(Data for processing begins)

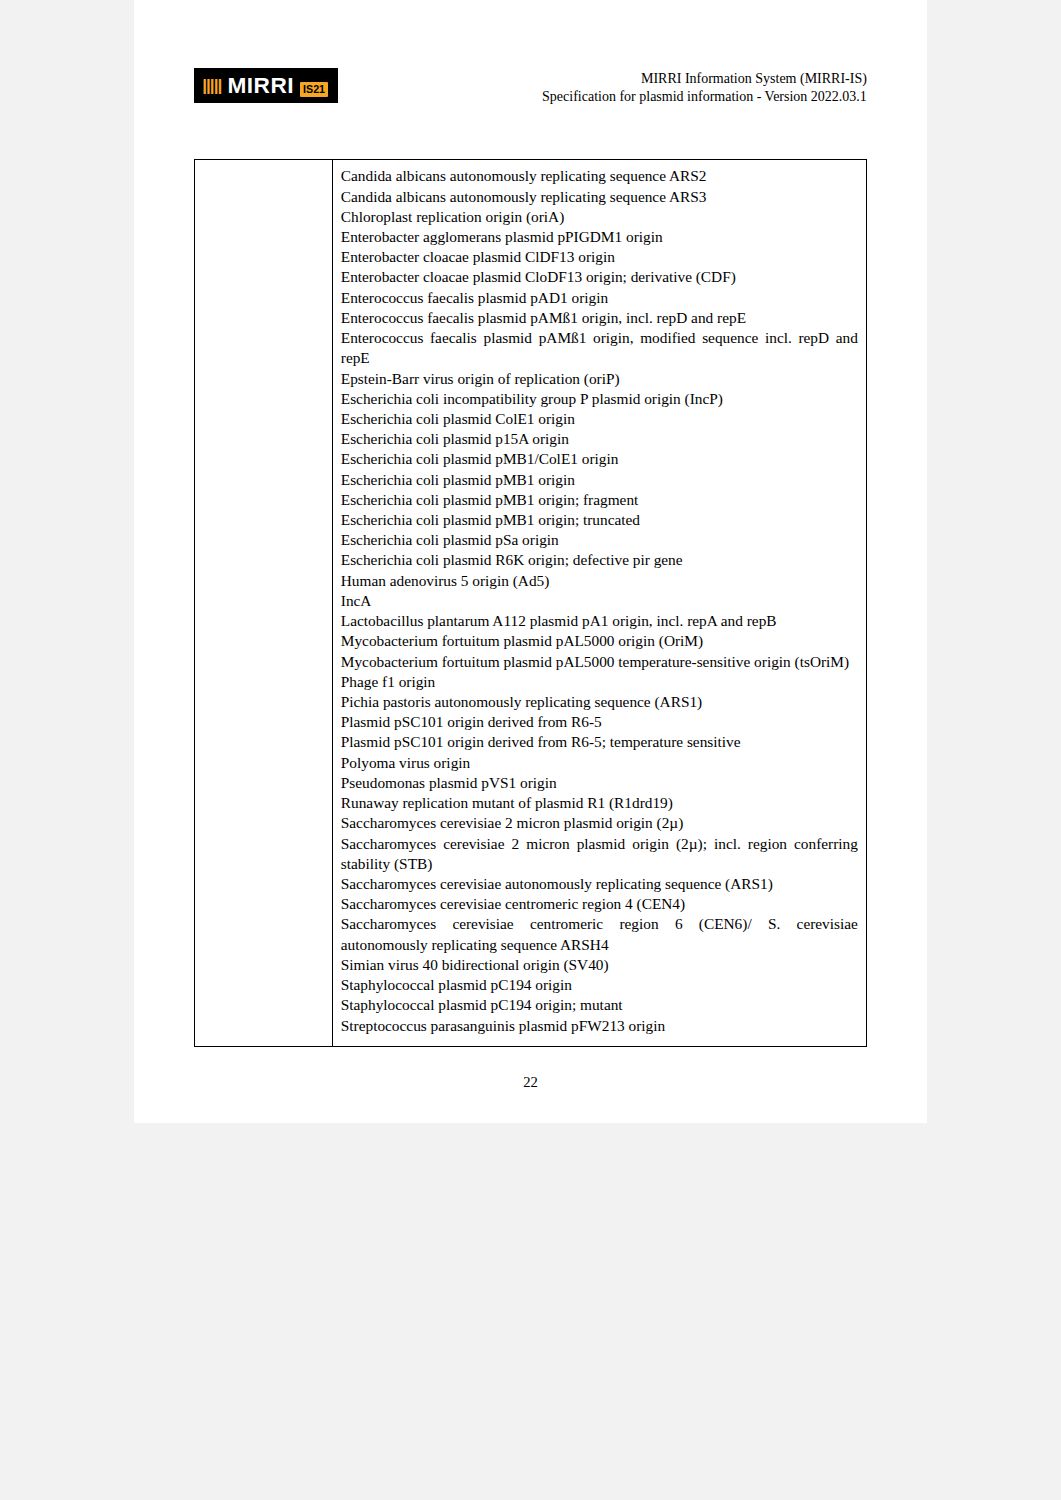||||| MIRRI IS21
MIRRI Information System (MIRRI-IS)
Specification for plasmid information - Version 2022.03.1
| | Candida albicans autonomously replicating sequence ARS2 Candida albicans autonomously replicating sequence ARS3 Chloroplast replication origin (oriA) Enterobacter agglomerans plasmid pPIGDM1 origin Enterobacter cloacae plasmid ClDF13 origin Enterobacter cloacae plasmid CloDF13 origin; derivative (CDF) Enterococcus faecalis plasmid pAD1 origin Enterococcus faecalis plasmid pAMß1 origin, incl. repD and repE Enterococcus faecalis plasmid pAMß1 origin, modified sequence incl. repD and repE Epstein-Barr virus origin of replication (oriP) Escherichia coli incompatibility group P plasmid origin (IncP) Escherichia coli plasmid ColE1 origin Escherichia coli plasmid p15A origin Escherichia coli plasmid pMB1/ColE1 origin Escherichia coli plasmid pMB1 origin Escherichia coli plasmid pMB1 origin; fragment Escherichia coli plasmid pMB1 origin; truncated Escherichia coli plasmid pSa origin Escherichia coli plasmid R6K origin; defective pir gene Human adenovirus 5 origin (Ad5) IncA Lactobacillus plantarum A112 plasmid pA1 origin, incl. repA and repB Mycobacterium fortuitum plasmid pAL5000 origin (OriM) Mycobacterium fortuitum plasmid pAL5000 temperature-sensitive origin (tsOriM) Phage f1 origin Pichia pastoris autonomously replicating sequence (ARS1) Plasmid pSC101 origin derived from R6-5 Plasmid pSC101 origin derived from R6-5; temperature sensitive Polyoma virus origin Pseudomonas plasmid pVS1 origin Runaway replication mutant of plasmid R1 (R1drd19) Saccharomyces cerevisiae 2 micron plasmid origin (2µ) Saccharomyces cerevisiae 2 micron plasmid origin (2µ); incl. region conferring stability (STB) Saccharomyces cerevisiae autonomously replicating sequence (ARS1) Saccharomyces cerevisiae centromeric region 4 (CEN4) Saccharomyces cerevisiae centromeric region 6 (CEN6)/ S. cerevisiae autonomously replicating sequence ARSH4 Simian virus 40 bidirectional origin (SV40) Staphylococcal plasmid pC194 origin Staphylococcal plasmid pC194 origin; mutant Streptococcus parasanguinis plasmid pFW213 origin |
22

(Data for processing ends)

Starting at the line above that contains "MIRRI Information System (MIRRI-IS)", write out each line exactly until the line that contains "Specification for plasmid" has been written, and stop there.

*Answer to this task*:
MIRRI Information System (MIRRI-IS)
Specification for plasmid information - Version 2022.03.1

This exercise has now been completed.